2. The petite bourgeoisie: An educated or skilled middle class. They are composed of store owners, lower ranked civil servants, professors, and skilled artisans.
3. The cadres: These were generally office/clerical workers and nowadays would include lower-skilled IT jobs. They could also include some supervisory roles over fellow employees in working class workplaces. In France they have been traditionally treated as a social class unto themselves, whereas in English-speaking countries they are generally treated as the lowest edge of the middle class as, although they perform largely unskilled work, their jobs do have a loosely white collar veneer.

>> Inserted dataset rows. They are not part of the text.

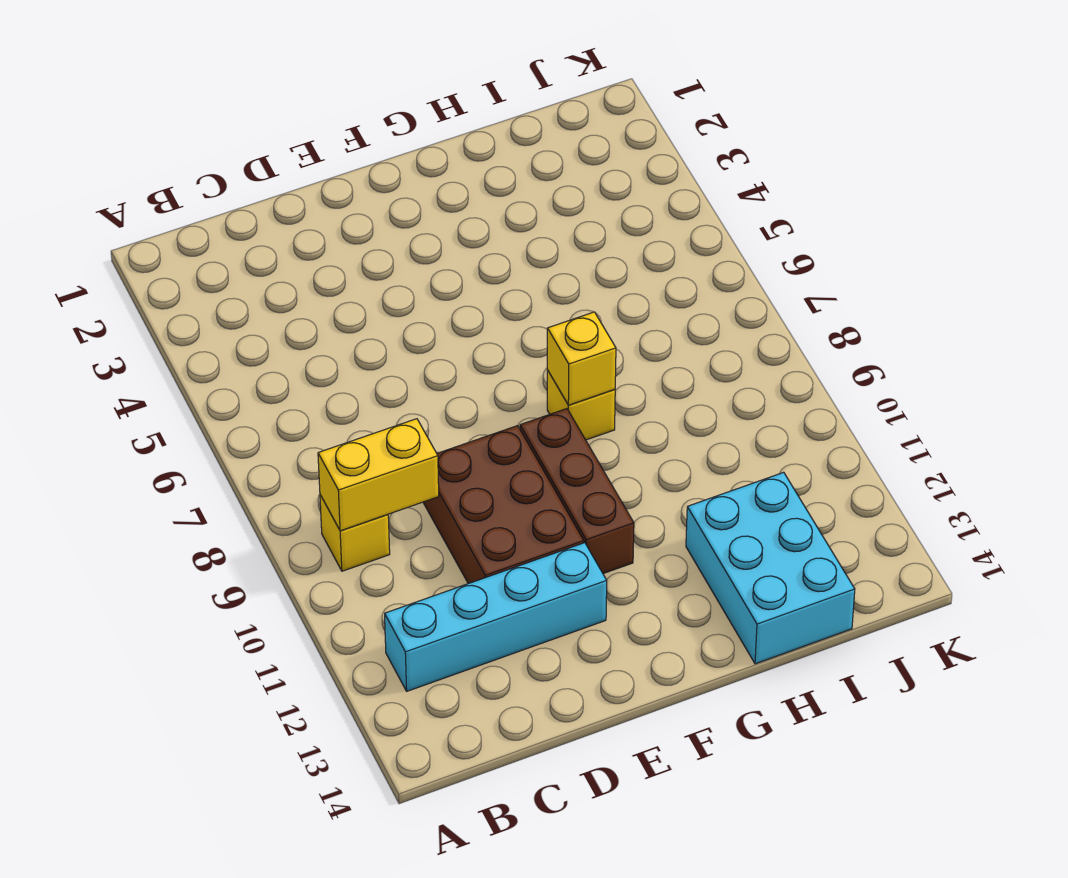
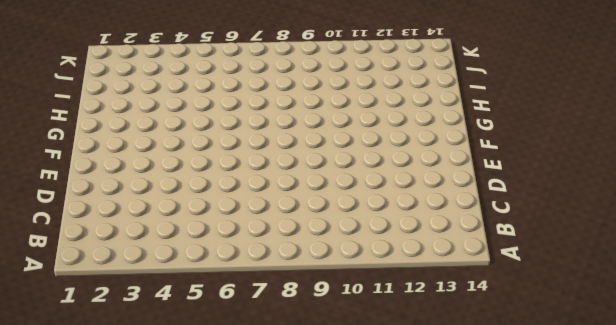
none -> yellow 1x1 brick [320,495,390,571]
none -> cyan 1x4 brick [385,543,607,691]

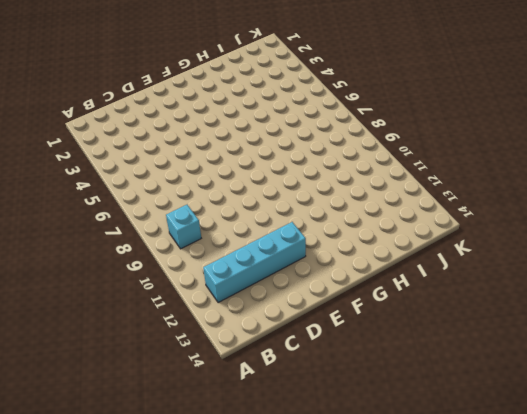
cyan 1x1 brick [166,205,201,249] -> yellow 1x1 brick [320,495,390,571]
none -> brown 2x3 brick [423,426,584,584]
none -> brown 1x3 brick [520,409,634,574]

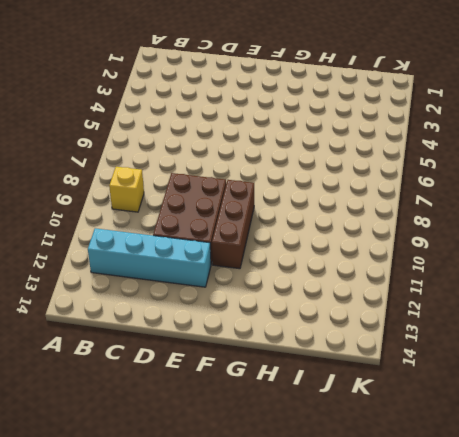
none -> yellow 1x1 brick [547,370,615,440]
none -> cyan 2x3 brick [686,472,855,664]

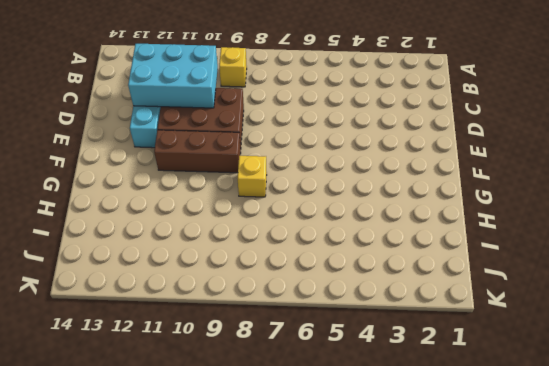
cyan 2x3 brick [128,44,218,108] -> cyan 2x3 brick moved to [686,472,855,664]
none -> yellow 1x2 brick [318,419,439,531]
none -> yellow 1x1 brick [547,312,616,405]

4. The working class: This formed the majority of the population. The urban working class is distinguished from the rural laborers. With industrialization on the rise, there is an increasing about of jobs in urban areas based in factories and construction sites. The countryside is on the decline and a large amount of rural laborers move towards cities and towns for better opportunities. Low cultural and education outlook.

===Contemporary France===
In the 21st century, social class in France is often measured by income and profession. Bon chic bon genre (BCBG) is a term for fashionable people of good family ("bon genre"), especially in Paris. Graduates of the École nationale d'administration, or énarques predominate in the upper levels of government and many industries, along with graduates of the other Grandes écoles, specialized state-run institutes of tertiary education. However, primary and secondary education is almost entirely at state schools, unlike say England, and is a major engine of social mobility. Cultural capital, a concept from France, is still considered an issue for the many French people in a process of social mobility.